I had a good start to my collection with about 30 coins of different types that I had in a box and had never registered or put in flips. I got these as a teenager over 60 years ago from relatives and friends that served in the military in Europe during WW II.

I am using this numisdoc https://en.numista.com/numisdoc/world-war-ii-occupation-and-emergency-coinages-of-europe-124.html as a general guide as to which countries, and date ranges I am collecting. I then search numista for the countries and date ranges to come up with the types I need to collect.

I would appreciate input from any numista members who also have WW II collections. I would be grateful for any hints, tips, criteria, experiences, you can share about you collection.
Yes, that's a very interesting and popular collection idea.

I would argue, too, that it's among the most interesting types of modern collections because modern republican coinages are generally unrelated to current history and, well, generally boring (which means stability, so a good thing). Republican coinages mostly are about a fictional female figure representing Liberty ─ decade after decade.

As I said in another thread, compare US coinage 1792-1892 to French coinage 1780-1880 and tell me which one is saying more about the current historical events in the issuing country...

One could expand his/her collection to the Americas at little extra cost.
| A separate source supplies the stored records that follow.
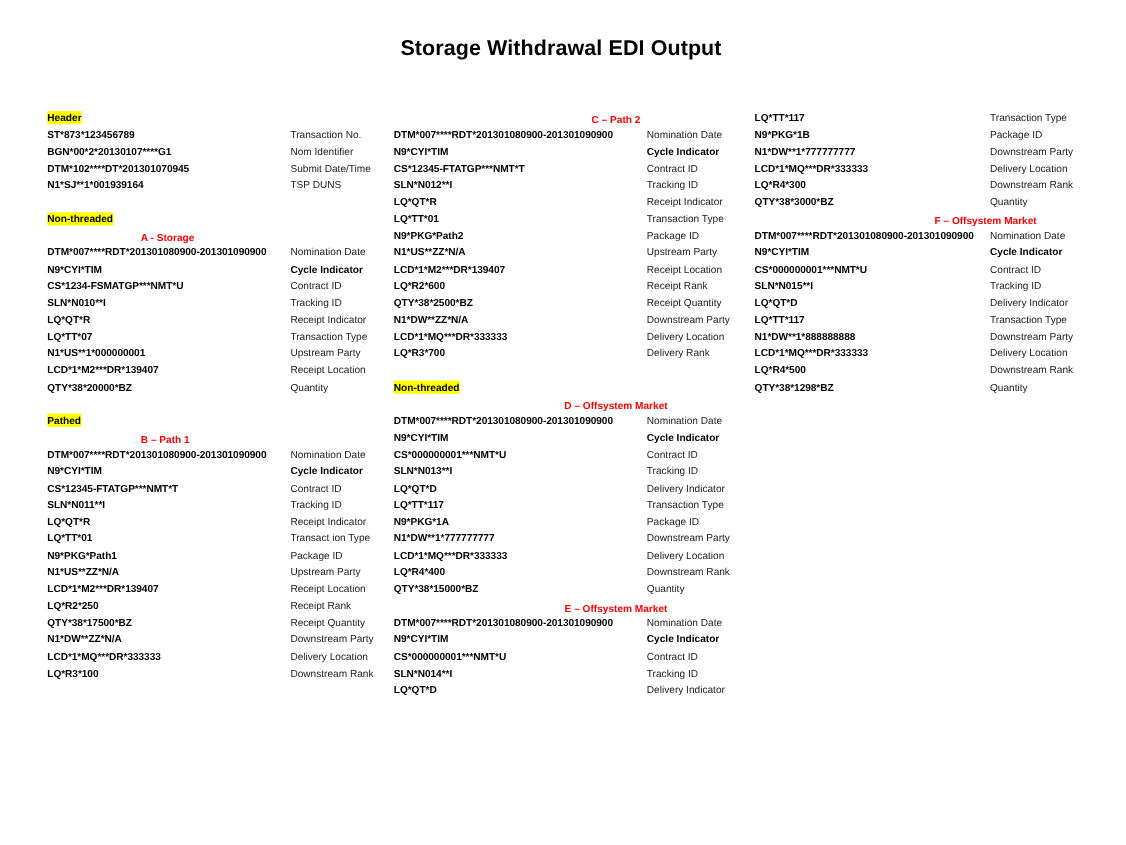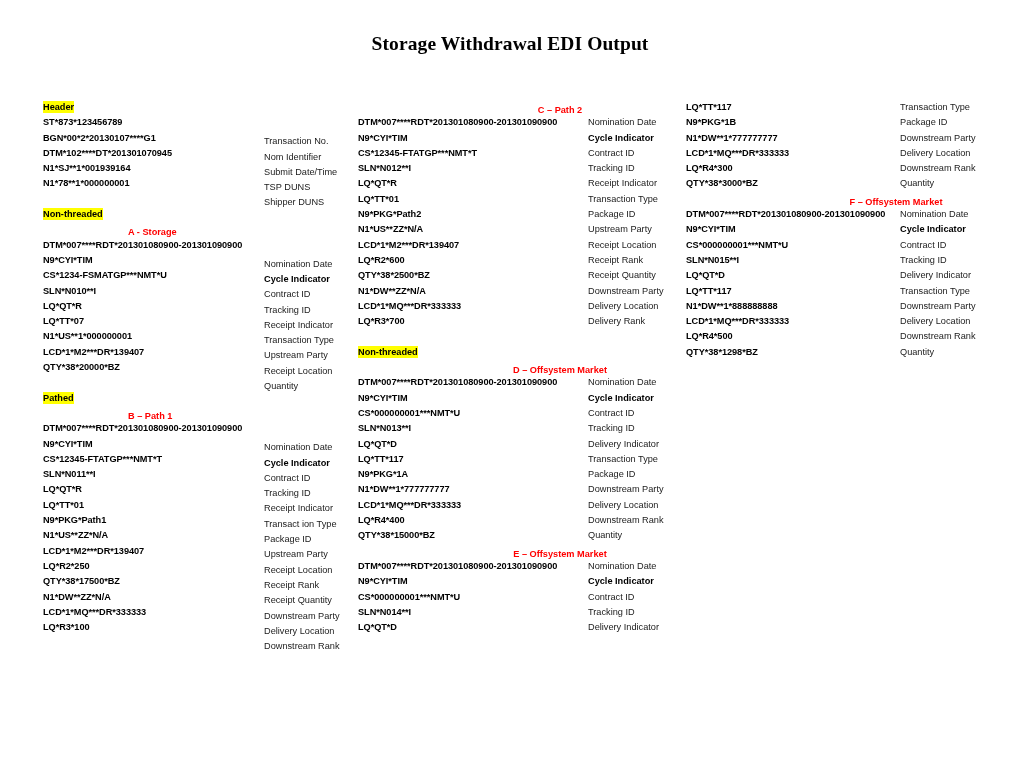--- a/index.html
+++ b/index.html
@@ -29,7 +29,6 @@
     font-size: 19.5px;
     font-weight: bold;
     letter-spacing: 0.1px;
-    font-family: Liberation Serif, serif;
   }
   .columns {
     position: absolute;

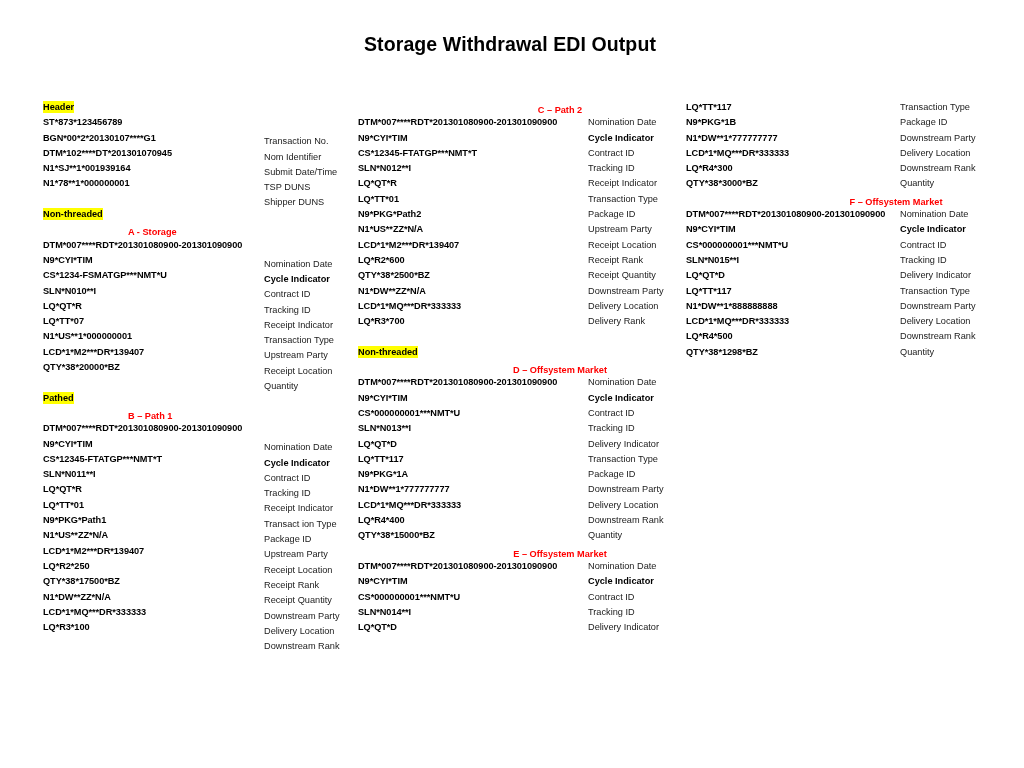--- a/index.html
+++ b/index.html
@@ -66,7 +66,7 @@
     font-weight: normal;
     color: #1a1a1a;
   }
-  .col-1 .lbl { left: 221px; margin-top: 19px; }
+  .col-1 .lbl { left: 221px; }
   .col-2 .lbl { left: 230px; }
   .col-3 .lbl { left: 214px; }
 

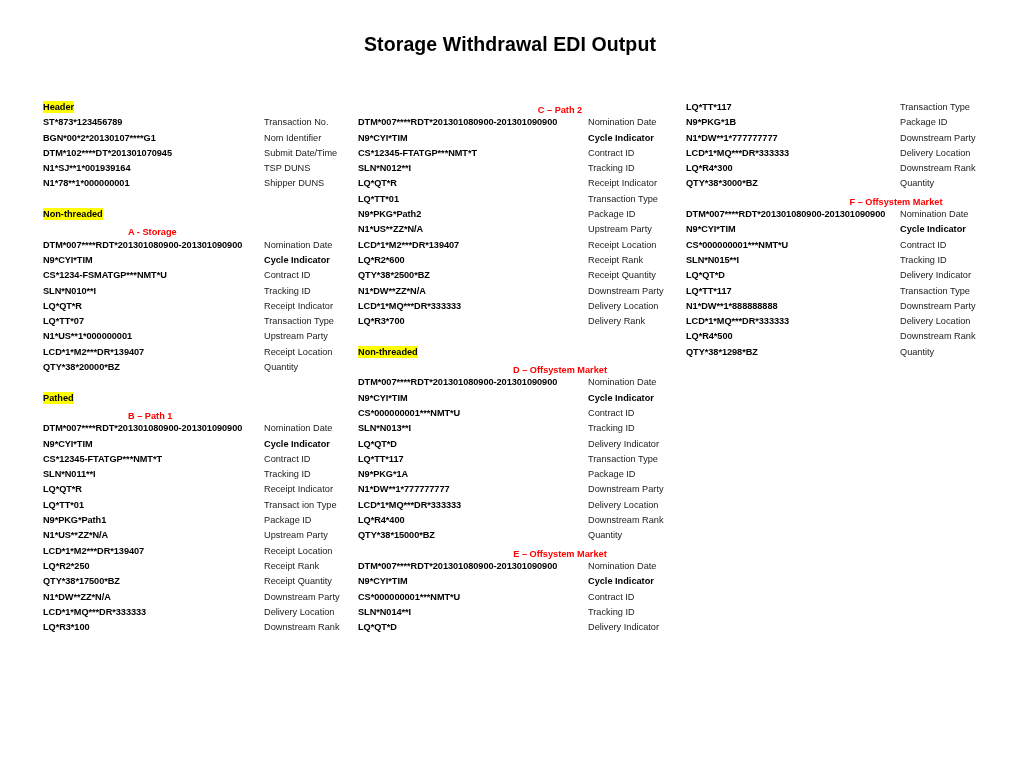--- a/index.html
+++ b/index.html
@@ -134,10 +134,6 @@
           <span class="seg">N1*SJ**1*001939164</span>
           <span class="lbl">TSP DUNS</span>
         </div>
-        <div class="row">
-          <span class="seg">N1*78**1*000000001</span>
-          <span class="lbl">Shipper DUNS</span>
-        </div>
         <div class="row spacer"></div>
         <div class="row group">
           <span class="group-tag">Non-threaded</span>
Especially interesting, as you probably already know, is that the Belgian 1944 2 francs was struck on US steel-cent planchets.

I realize just now (following your link) that Greece issued no coins during the war, but war-time inflation paper money can be obtained at cheap prices. (I got many from a Greek eBay seller.)

One of the most interesting countries is of course Germany. Here, stamps (which is a form of payment for a service) are perhaps even more interesting that coins and paper money. It's easier to print new propaganda all the time on low-security artefacts such as stamps than on coins and paper money. By the way, one of Hitler's main sources of revenue was the use of his portrait on stamps:



So, whichever way you take your collection in coming months and years, let us know!